▶ [What the task asks]
An exact copy of every entry is required, minus the pictures.

┌──

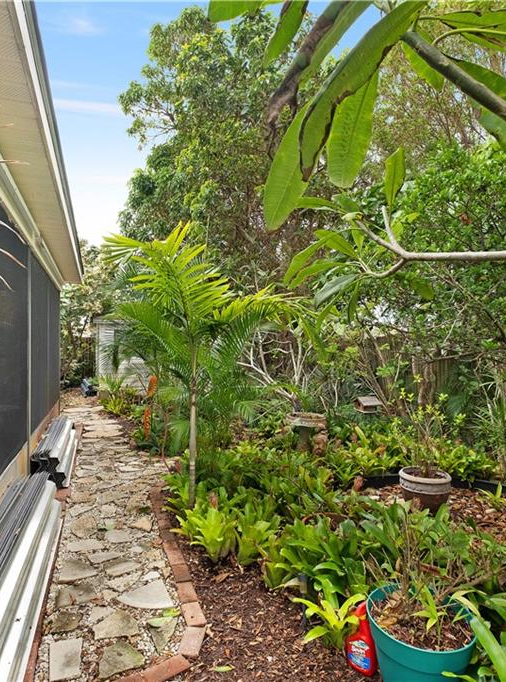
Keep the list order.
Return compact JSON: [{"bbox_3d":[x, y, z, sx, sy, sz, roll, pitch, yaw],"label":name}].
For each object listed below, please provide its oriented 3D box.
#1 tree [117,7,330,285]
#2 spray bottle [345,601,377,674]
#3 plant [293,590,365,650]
[{"bbox_3d":[-0.600,-2.650,9.200,4.400,7.900,4.300,0,-1,-20],"label":"tree"},{"bbox_3d":[0.462,1.252,1.820,0.120,0.285,0.065,0,-1,37],"label":"spray bottle"},{"bbox_3d":[0.345,1.265,1.950,0.310,0.260,0.290,0,0,0],"label":"plant"}]

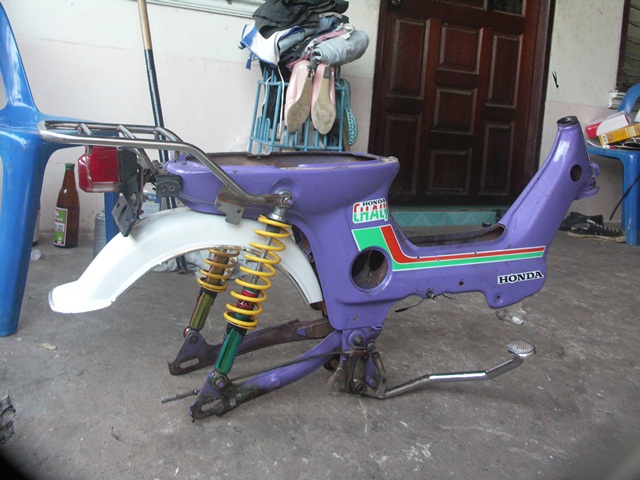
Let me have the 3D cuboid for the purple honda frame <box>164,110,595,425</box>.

└──

▶ [Solution to this problem]
Keep the list order.
Return compact JSON: [{"bbox_3d":[x, y, z, sx, sy, sz, roll, pitch, yaw],"label":name}].
For each object listed below, please provide its oriented 3D box.
#1 tree [117,7,330,285]
#2 spray bottle [345,601,377,674]
#3 plant [293,590,365,650]
[{"bbox_3d":[-0.600,-2.650,9.200,4.400,7.900,4.300,0,-1,-20],"label":"tree"},{"bbox_3d":[0.462,1.252,1.820,0.120,0.285,0.065,0,-1,37],"label":"spray bottle"},{"bbox_3d":[0.345,1.265,1.950,0.310,0.260,0.290,0,0,0],"label":"plant"}]

Let me have the 3D cuboid for the purple honda frame <box>164,110,595,425</box>.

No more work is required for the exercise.